Bu kişilerden bahsetmeden önce ayet-i kerimenin neden şairleri yalancı olarak vasıflandırdığını düşünelim. Kitlelere hitap etmek gerçekten de insan fıtratı açısından tehlikeli bir iştir. Karşısında kitleleri bulan kişi, sözünün kalabalıklar üzerinde etkisinin bulunduğunun ayırdında olan kişi bu etkisini fazlalaştırmak ve kuvvetlendirmek için elinden geleni yapacak olan kişidir aynı zamanda. Çok söz çok yalan riski taşır. Şöhretin basamaklarını tırmanan kişi de o basamaklarda sabit kalmamak ve daha da yukarılara tırmanmak için her türlü yalana başvurabilir. Çünkü insanlığın doğumundan beri doğru söze itibar az, yalana rağbet çoktur. Kalabalıklara söz söyleyen kişi de daha çok rağbet görmek için daha çok yalan söyleyen, daha çok yalan söyledikçe daha çok rağbet gören kişidir.

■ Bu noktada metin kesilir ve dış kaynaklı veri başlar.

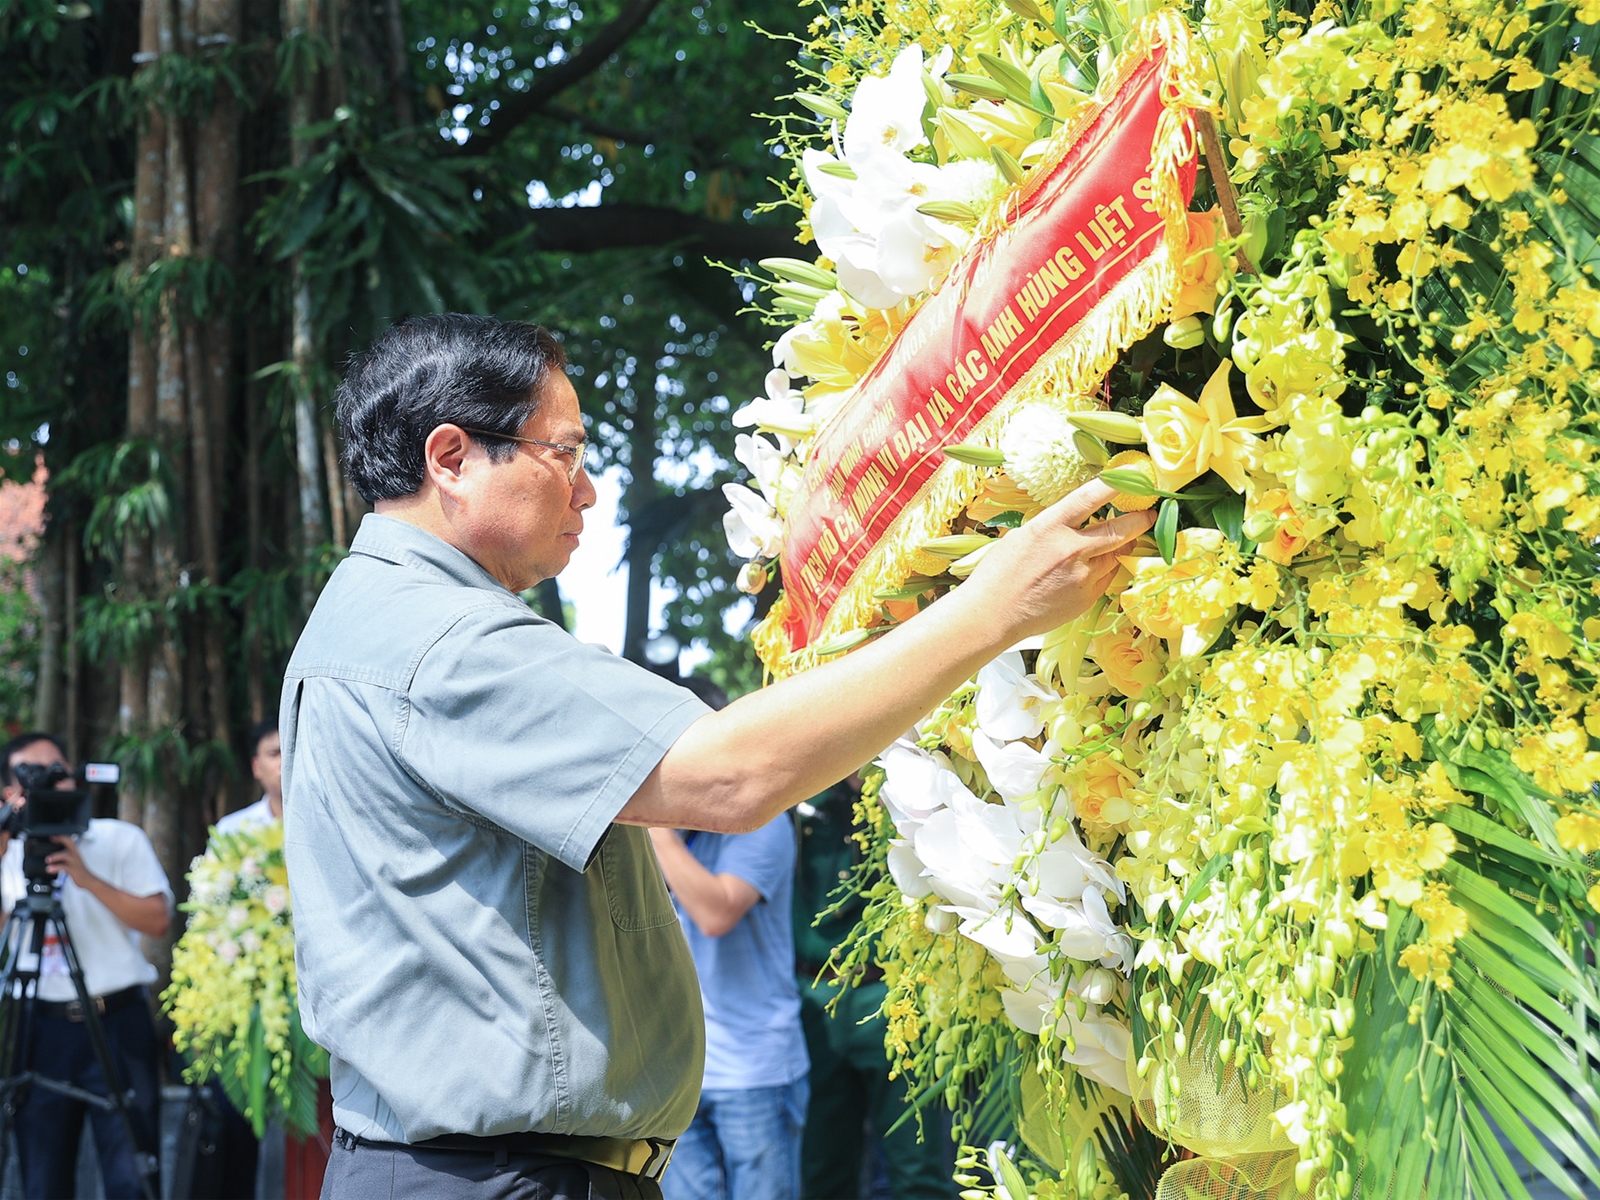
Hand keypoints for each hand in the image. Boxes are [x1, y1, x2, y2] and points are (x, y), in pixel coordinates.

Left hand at [44, 837, 94, 888]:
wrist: (88, 880)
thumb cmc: (79, 872)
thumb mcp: (72, 862)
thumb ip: (64, 858)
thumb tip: (52, 857)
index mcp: (75, 853)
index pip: (69, 841)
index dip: (61, 837)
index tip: (52, 837)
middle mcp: (75, 855)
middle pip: (70, 843)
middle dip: (61, 840)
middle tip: (52, 840)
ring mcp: (75, 862)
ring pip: (66, 855)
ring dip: (56, 856)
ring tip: (47, 860)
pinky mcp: (73, 870)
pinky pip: (64, 867)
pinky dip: (56, 867)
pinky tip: (50, 869)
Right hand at [960, 477, 1155, 640]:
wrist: (993, 615)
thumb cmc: (1001, 573)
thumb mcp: (1025, 536)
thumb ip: (1055, 526)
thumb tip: (1080, 519)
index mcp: (1050, 527)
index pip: (1090, 498)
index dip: (1117, 483)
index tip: (1134, 475)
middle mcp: (1070, 550)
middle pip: (1119, 530)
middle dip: (1139, 520)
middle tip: (1147, 514)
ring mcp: (1082, 577)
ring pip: (1115, 555)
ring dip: (1118, 547)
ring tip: (1112, 544)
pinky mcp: (1087, 598)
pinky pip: (1106, 579)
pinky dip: (1103, 571)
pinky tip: (1086, 572)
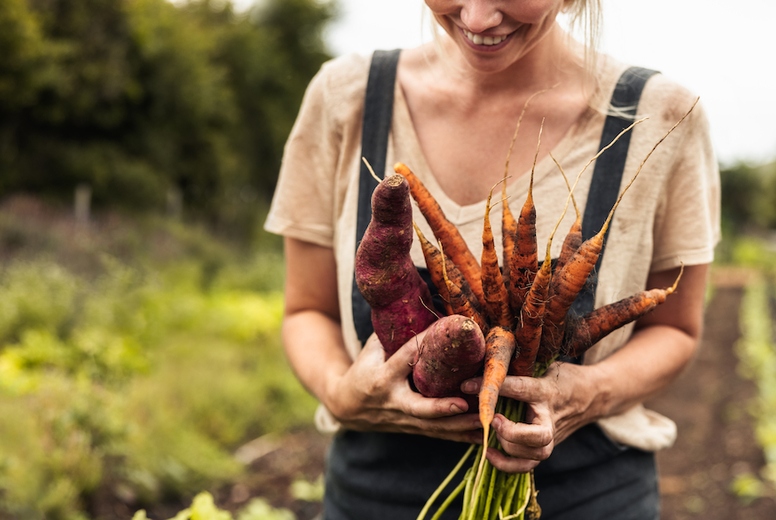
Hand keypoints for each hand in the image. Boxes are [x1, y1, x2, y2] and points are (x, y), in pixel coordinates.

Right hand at [325, 330, 482, 443]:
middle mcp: (394, 400)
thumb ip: (392, 335)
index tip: (443, 331)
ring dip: (460, 426)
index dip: (422, 344)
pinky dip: (461, 436)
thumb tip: (420, 308)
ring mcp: (404, 418)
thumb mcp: (371, 350)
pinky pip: (439, 435)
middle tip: (463, 404)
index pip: (405, 359)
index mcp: (382, 377)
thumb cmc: (363, 370)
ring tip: (486, 422)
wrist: (346, 407)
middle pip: (419, 407)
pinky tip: (484, 436)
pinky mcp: (413, 429)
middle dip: (441, 407)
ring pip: (434, 426)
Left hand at [463, 361, 597, 472]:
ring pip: (534, 453)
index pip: (521, 389)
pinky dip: (507, 464)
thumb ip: (521, 366)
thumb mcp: (546, 365)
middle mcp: (550, 417)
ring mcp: (552, 436)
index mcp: (547, 391)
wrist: (594, 396)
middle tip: (494, 419)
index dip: (494, 387)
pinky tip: (489, 453)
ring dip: (509, 446)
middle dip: (512, 432)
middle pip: (538, 436)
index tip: (467, 384)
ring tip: (492, 430)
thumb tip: (488, 358)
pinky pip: (528, 465)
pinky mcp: (546, 448)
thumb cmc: (564, 376)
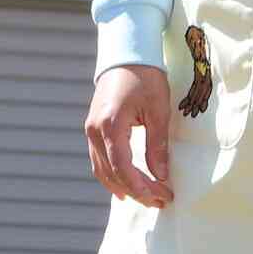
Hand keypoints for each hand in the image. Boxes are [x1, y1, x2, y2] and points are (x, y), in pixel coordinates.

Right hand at [84, 64, 174, 207]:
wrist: (125, 53)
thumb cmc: (145, 76)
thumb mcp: (158, 110)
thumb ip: (157, 145)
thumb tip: (161, 175)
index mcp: (111, 126)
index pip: (124, 168)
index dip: (142, 187)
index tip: (162, 196)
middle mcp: (95, 131)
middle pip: (112, 174)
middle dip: (136, 191)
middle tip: (160, 200)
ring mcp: (91, 131)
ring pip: (102, 171)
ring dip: (123, 187)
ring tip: (145, 198)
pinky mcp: (93, 129)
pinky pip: (99, 161)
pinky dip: (112, 175)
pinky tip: (126, 184)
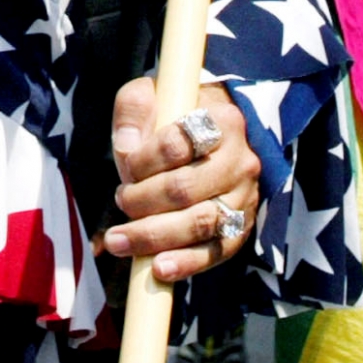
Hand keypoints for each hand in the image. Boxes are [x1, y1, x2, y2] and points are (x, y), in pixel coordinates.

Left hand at [102, 79, 259, 281]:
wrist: (212, 131)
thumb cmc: (173, 112)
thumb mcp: (149, 95)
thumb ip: (133, 112)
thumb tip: (126, 151)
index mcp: (222, 120)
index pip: (176, 145)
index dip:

Geçmiş dönemlerde bu kişinin adına şair ya da ozan deniliyorken, bugüne geldiğimiz dönemlerde bu rolün adının değiştiğini görüyoruz. Şairler dönemi sona erdi, şimdi artık hatiplerin dönemi.

Kitle iletişim araçlarının yaygınlaşmasıyla birlikte kalabalıklara hitap etme ameliyesi de bu yaygınlıkla birlikte el değiştirmiş oldu. Bugün artık insanlara hitap etmek için bir telefon ve internet bağlantısı bile yeterli. Değişik sosyal oluşumlara dahil olan hatip kişiler için yalanlarına rağbet edecek kalabalıklar bulmak işten bile değil. Dolayısı ile Kuran’ın bahsettiği yalancı tipi artık şair değil de hatip olmuş durumda.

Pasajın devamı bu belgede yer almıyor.